Mike (MJB Wolf) said...

David Begley said...
Russian trolls spent $150,000. Hillary spent $1 billion.


Both in support of HRC apparently.

n.n said...

Neither Clinton nor Obama nor the DNC hesitate to employ and exploit foreign interests and influence to advance their domestic causes.

Gk1 said...

Kerry had tried to trot ot this same line of attack when he was running in 2004 too. He was also coy too and wouldn't name names but who cares? The fact those candy asses in Old Europe preferred him over Bush spoke volumes.

Michael The Magnificent said...

1996 United States campaign finance controversy

"No controlling legal authority" - Al Gore

jr565 said...

Good catch, althouse.
But even more than the endorsements there is proof of actual literal collusion between Hillary/DNC and the Ukrainian govt. democrats went to Ukraine, spoke to peopl at the embassy and used Ukrainians to help disseminate damaging info on manafort (much of which was bs). And Ukraine openly bragged about how they were tying to influence election. Further so much of the info democrats rely on to allege trump wrongdoing actually comes from Ukraine.
When DNC was supposedly hacked by Russians they didn't turn servers over to FBI. No they gave it to crowd strike. Crowd strike is it group heavily linked to Ukrainian govt, the dossiers leaked about manafort agains were
Direct collusion between dems and Ukraine. Direct collusion.
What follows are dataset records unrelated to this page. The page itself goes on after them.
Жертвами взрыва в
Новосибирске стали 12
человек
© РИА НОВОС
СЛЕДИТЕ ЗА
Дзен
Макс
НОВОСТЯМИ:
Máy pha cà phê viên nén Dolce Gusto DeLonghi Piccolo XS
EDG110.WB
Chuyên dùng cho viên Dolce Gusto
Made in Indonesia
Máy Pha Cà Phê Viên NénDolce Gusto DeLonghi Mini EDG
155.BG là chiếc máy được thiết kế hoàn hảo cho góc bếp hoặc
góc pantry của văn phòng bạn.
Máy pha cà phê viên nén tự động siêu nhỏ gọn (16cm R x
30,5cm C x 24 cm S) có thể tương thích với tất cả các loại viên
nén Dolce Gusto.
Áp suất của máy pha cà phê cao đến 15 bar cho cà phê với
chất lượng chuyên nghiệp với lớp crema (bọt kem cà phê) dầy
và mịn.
Then there's fusion gps. Again, Ukraine. Fusion is linked to the supposedly nefarious meeting between Russian lawyer and don jr. And then here's the steele dossier. Fusion gps Again. Pushed by democrats and also John McCain and the obama administration appeared to have used it to get FISA warrants started for people in trump camp.
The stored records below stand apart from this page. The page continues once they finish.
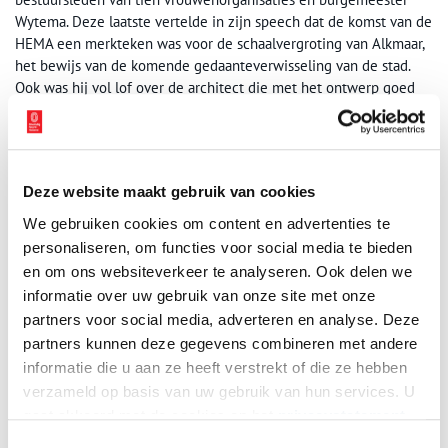
Wytema. Deze laatste vertelde in zijn speech dat de komst van de
HEMA een merkteken was voor de schaalvergroting van Alkmaar,
het bewijs van de komende gedaanteverwisseling van de stad.
Ook was hij vol lof over de architect die met het ontwerp goed
rekening had gehouden met het karakter van de stad. De heer
Buchwaldt, één van de directeuren van de HEMA, noemde het
nieuwe warenhuis zelfs een ‘droomfiliaal’. De Alkmaarsche
Courant noemde het een winkelpaleis in Amerikaanse stijl.
Deze website maakt gebruik van cookies
We gebruiken cookies om content en advertenties te
personaliseren, om functies voor social media te bieden
en om ons websiteverkeer te analyseren. Ook delen we
informatie over uw gebruik van onze site met onze
partners voor social media, adverteren en analyse. Deze
partners kunnen deze gegevens combineren met andere
informatie die u aan ze heeft verstrekt of die ze hebben
verzameld op basis van uw gebruik van hun services. U
gaat akkoord met de cookies en het
privacystatement
als u onze website blijft gebruiken.
Toestemmingsselectie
Everywhere we look it's Ukraine colluding with Dems to impact election and all the supposed proof of any trump Russian collusion is similarly Ukraine in origin. So if we want to talk about foreign Govt trying to impact election the real story is not Russia. It's Ukraine. And it's not trump. It's Hillary.

bobby said...

Now that they've had a chance to review the FB ads supposedly bought by the Russians, here's what they found:

1. The ads weren't candidate-oriented. They were issue-oriented.

2. The ads favored positions that would benefit Hillary.

So, what little influence these ads bought, they bought for Hillary.

FryingPanHead said...

No, Yancey. As a matter of fact, just the other day I mentioned I've yet to be shown one of these Russian 'ads' that supposedly were on FB.

Gk1 said...

Can we finally ask at this point "What difference it makes?" Hillary lost because she was a horrible candidate. No one, not even the donors who this excuse was created for, really believe the Russians could have effected the outcome. Its not even interesting to watch it decompose in front of our eyes.

RunnerJeffM said...

Good thing foreign nationals don't vote in our elections because that would really be influencing and that would be bad.